01 A major challenge facing automobiles in the pursuit of a cleaner future
The requirement to reduce CO2 emissions is driving global transportation equipment manufacturers to achieve increasingly lower emission standards, which means they must not only improve the efficiency of internal combustion engines, but also transition to alternative powertrains such as hybrid vehicles and pure electric vehicles.
These new powertrains have expanded the automotive industry's demand for electric motors. In particular, traction motors and starter / generators have further increased the demand for electric motors, building upon existing electric power steering, electric pumps, and electric parking brakes in conventional vehicles.
02 Existing sensing technologies and their limitations
Rotor position sensors can be used to improve motor performance under closed-loop control. Using rotor position sensors enables excellent torque control under all load conditions, including during startup, as well as high-precision angle control during braking and holding, and better rotational control at high speeds. This not only improves the overall efficiency of the motor but also reduces noise, vibration, and heat generation.
Specifically, these new sensors are designed to improve accuracy, reduce size and weight, and lower the overall BOM cost. Stray field immunity not only improves the reliability of sensors used in complex electromagnetic environments but is also another crucial requirement for developing better motors. Of course, motor position sensors not only need longer lifespan and durability but also need to operate in harsh environments such as high temperatures, humidity, and dust.
The automotive industry currently uses magnetic position sensors or rotary transformers that utilize Hall effect or xMR elements. Magnetic position sensors face limitations in terms of accuracy when used with multi-pole motors and are limited to shaft-end applications. While rotary transformers can be used with multi-pole motors using a through-shaft structure, they are expensive, bulky, and require more space.

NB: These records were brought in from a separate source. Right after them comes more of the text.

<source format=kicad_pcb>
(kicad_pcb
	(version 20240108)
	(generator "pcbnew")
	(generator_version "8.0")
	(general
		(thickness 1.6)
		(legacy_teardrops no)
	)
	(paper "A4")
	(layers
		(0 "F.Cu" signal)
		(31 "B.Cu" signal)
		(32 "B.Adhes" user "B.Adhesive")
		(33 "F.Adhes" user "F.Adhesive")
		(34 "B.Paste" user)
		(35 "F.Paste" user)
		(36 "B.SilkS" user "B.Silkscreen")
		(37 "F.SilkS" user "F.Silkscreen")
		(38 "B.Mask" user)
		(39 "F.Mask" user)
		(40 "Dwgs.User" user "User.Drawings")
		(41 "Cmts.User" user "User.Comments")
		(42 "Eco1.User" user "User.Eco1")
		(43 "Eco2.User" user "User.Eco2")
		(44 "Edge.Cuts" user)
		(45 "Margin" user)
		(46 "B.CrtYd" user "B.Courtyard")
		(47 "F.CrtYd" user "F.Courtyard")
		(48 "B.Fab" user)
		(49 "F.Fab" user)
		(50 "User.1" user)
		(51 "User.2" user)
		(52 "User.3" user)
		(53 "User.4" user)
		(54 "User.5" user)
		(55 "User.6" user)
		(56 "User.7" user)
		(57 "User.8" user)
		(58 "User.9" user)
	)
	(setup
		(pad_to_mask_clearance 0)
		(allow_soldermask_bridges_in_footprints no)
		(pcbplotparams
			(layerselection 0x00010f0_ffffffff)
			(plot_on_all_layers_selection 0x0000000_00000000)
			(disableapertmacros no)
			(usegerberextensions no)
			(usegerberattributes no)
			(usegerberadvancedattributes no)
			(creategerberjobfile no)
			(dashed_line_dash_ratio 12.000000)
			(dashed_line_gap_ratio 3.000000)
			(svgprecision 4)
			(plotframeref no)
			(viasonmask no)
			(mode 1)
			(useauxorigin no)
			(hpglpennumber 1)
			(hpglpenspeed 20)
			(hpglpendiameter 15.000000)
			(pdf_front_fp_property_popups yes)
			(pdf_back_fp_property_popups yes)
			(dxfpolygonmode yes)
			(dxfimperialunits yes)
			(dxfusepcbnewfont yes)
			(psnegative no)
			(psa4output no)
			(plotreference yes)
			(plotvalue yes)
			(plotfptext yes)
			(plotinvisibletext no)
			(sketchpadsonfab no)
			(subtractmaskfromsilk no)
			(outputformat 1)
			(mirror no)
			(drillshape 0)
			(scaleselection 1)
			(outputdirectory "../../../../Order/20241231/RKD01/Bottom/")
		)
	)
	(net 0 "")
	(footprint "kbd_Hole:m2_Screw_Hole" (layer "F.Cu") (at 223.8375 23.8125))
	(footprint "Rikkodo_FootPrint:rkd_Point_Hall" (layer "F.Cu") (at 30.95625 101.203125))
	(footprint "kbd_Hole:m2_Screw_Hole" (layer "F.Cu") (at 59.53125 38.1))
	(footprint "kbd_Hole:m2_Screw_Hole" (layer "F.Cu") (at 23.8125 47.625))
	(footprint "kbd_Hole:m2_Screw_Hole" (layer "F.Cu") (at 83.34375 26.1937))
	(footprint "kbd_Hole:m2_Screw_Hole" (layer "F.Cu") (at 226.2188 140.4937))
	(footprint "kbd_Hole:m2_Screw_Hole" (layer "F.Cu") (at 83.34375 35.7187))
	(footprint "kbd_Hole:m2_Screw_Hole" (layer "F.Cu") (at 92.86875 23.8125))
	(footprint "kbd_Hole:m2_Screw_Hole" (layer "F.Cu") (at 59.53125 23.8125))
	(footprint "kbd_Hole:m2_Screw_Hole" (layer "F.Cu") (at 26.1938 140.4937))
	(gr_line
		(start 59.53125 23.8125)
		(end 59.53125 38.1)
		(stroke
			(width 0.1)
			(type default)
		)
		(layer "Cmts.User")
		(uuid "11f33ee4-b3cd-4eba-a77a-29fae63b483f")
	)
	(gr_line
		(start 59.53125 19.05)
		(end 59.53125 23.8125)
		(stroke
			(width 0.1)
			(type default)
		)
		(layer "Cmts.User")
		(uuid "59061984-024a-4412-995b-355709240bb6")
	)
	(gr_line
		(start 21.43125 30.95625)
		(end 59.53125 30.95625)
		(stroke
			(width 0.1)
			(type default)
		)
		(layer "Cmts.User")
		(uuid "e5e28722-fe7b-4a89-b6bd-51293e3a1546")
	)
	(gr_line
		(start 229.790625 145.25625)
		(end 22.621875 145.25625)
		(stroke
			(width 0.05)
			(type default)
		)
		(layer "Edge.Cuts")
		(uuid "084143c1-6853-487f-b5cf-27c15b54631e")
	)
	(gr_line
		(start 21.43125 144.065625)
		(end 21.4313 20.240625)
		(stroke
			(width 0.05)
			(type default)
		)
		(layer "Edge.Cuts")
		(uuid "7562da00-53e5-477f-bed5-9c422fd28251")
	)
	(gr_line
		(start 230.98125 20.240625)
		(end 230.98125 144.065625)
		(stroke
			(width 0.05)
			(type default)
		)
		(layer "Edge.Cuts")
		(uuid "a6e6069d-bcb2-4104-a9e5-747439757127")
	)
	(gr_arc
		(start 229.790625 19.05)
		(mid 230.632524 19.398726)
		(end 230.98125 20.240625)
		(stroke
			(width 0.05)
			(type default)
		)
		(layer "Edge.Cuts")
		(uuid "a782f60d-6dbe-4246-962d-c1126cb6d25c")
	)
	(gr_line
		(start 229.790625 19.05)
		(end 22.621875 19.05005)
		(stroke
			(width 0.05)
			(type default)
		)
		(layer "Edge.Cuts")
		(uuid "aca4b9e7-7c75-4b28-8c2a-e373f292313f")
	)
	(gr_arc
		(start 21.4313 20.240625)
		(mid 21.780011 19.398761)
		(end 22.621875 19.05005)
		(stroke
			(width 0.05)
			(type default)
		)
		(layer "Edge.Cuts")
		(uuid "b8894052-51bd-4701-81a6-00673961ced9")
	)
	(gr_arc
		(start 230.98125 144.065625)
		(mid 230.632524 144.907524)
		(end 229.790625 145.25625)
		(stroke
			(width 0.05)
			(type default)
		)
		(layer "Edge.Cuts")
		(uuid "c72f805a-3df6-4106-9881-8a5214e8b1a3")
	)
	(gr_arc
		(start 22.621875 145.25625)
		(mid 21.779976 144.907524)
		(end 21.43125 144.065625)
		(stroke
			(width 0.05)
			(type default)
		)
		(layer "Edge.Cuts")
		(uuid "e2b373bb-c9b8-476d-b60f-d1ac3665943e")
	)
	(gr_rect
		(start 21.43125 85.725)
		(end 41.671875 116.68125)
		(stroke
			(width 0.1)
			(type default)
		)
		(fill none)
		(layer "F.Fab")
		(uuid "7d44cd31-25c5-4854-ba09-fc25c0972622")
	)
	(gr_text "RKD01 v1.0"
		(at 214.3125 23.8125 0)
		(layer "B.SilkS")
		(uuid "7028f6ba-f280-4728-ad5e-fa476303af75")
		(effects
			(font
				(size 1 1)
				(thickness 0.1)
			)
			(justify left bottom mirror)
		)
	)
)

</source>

03 The New Era of Motor Control
To meet the demand for high-precision detection in both shaft-end and through-shaft structures, Renesas Electronics developed the IPS2550 . This revolutionary new product is a position sensor for high-speed motors, featuring a sine / cosine output interface, supporting a maximum motor speed of 600 rpm , and an accuracy of 0.2% of full scale. The sensor has a standard two- layer printed circuit board, consisting of the IPS2550 , external passive components, and a metal target mounted on the motor shaft.
The IPS2550 is based on the physical principle of eddy current effect and uses three coil groups (one for transmitting and two for receiving ) .

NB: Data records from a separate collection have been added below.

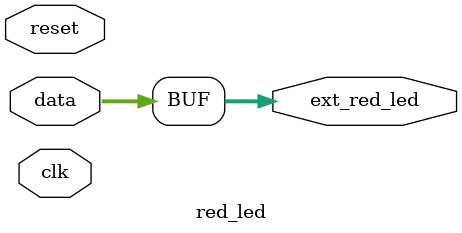
<source format=v>
/*
  Copyright (c) 2015, miya
  All rights reserved.

  Redistribution and use in source and binary forms, with or without modification, are permitted provided that the following conditions are met:

  1. Redistributions of source code must retain the above copyright notice, this list of conditions and the following disclaimer.

  2. Redistributions in binary form must reproduce the above copyright notice, this list of conditions and the following disclaimer in the documentation and/or other materials provided with the distribution.
 
  THIS SOFTWARE IS PROVIDED BY THE COPYRIGHT HOLDERS AND CONTRIBUTORS "AS IS" AND ANY EXPRESS OR IMPLIED WARRANTIES, INCLUDING, BUT NOT LIMITED TO, THE IMPLIED WARRANTIES OF MERCHANTABILITY AND FITNESS FOR A PARTICULAR PURPOSE ARE DISCLAIMED.
  IN NO EVENT SHALL THE COPYRIGHT OWNER OR CONTRIBUTORS BE LIABLE FOR ANY DIRECT, INDIRECT, INCIDENTAL, SPECIAL, EXEMPLARY, OR CONSEQUENTIAL DAMAGES (INCLUDING, BUT NOT LIMITED TO,
  PROCUREMENT OF SUBSTITUTE GOODS OR SERVICES; LOSS OF USE, DATA, OR PROFITS; OR BUSINESS INTERRUPTION) HOWEVER CAUSED AND ON ANY THEORY OF LIABILITY, WHETHER IN CONTRACT, STRICT LIABILITY, OR TORT (INCLUDING NEGLIGENCE OR OTHERWISE) ARISING IN ANY WAY OUT OF THE USE OF THIS SOFTWARE, EVEN IF ADVISED OF THE POSSIBILITY OF SUCH DAMAGE.
*/

module red_led
  (
   input                clk,
   input                reset,
   input signed [15:0]  data,
   output signed [15:0] ext_red_led
   );

  assign ext_red_led = data;

endmodule

</source>
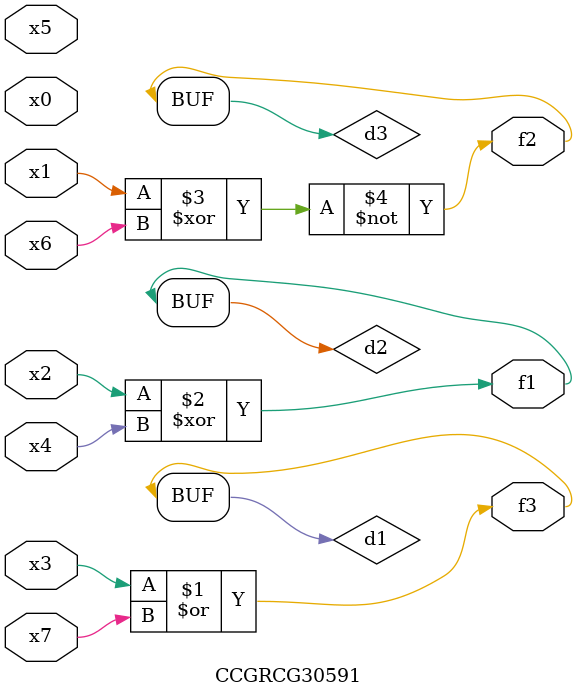
<source format=v>
module CCGRCG30591(
	input x0, x1, x2, x3, x4, x5, x6, x7,
	output f1, f2, f3
);

	wire d1, d2, d3;

	or (d1, x3, x7);
	xor (d2, x2, x4);
	xnor (d3, x1, x6);
	assign f1 = d2;
	assign f2 = d3;
	assign f3 = d1;
endmodule

</source>
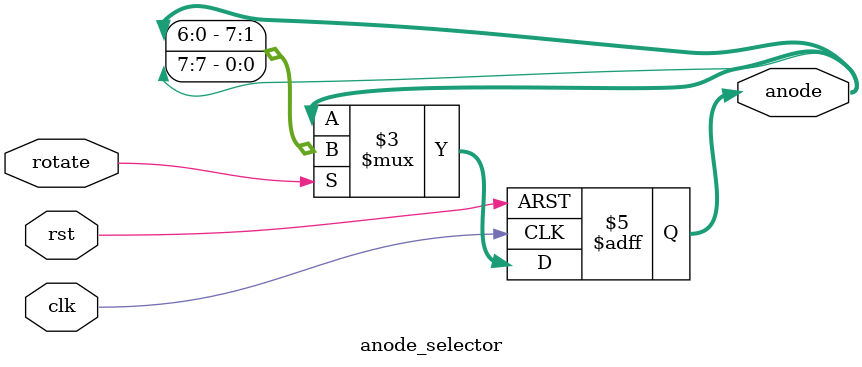
<source format=v>
`timescale 1ns / 1ps


module anode_selector(
    input clk, rst, rotate,
    output reg [7:0] anode
    );
    
    always @(posedge clk, negedge rst)
    begin
        if(~rst)
            anode <= 8'hFE;
        else
        begin
            //anode <= rotate?{anode[6:0],anode[7]}: anode[7:0];
            if(rotate)
                anode <= {anode[6:0],anode[7]};
        end
    end
endmodule

</source>
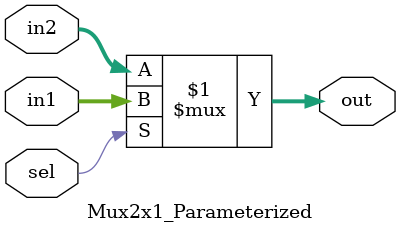
<source format=v>
module Mux2x1_Parameterized
#(
   parameter WIDTH = 9
)
(
   input    [WIDTH - 1 : 0] in1,
   input    [WIDTH - 1 : 0] in2,
   input                    sel,
   output   [WIDTH - 1 : 0] out
);

   assign out = sel ? in1 : in2;

endmodule
</source>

The IPS2550 position sensor achieves a thickness reduction of up to 1/10 and a weight reduction of 1/100 , significantly lowering the BOM cost when using resolver solutions. The IPS2550 position sensor enables matching the number of sectors of the sensing coil with the number of poles, providing a state-of-the-art solution for multi-pole motors—something magnetic position sensors cannot do. This innovative approach improves accuracy while reducing weight, size, and overall system cost, representing a major technological advancement.
04 Challenges in Sensor Design
For sensors like the IPS2550, which rely on eddy current effects, sensor element design is crucial for achieving good accuracy. Renesas Electronics has developed a suite of tools for position sensor design. Furthermore, Renesas offers a database called the Customer Reference Board catalog (CRB) , which contains various sizes and pole number combinations, along with numerous sensor design examples that can be easily and quickly applied to motors. These reference designs are provided to customers as Garbar files for circuit board fabrication.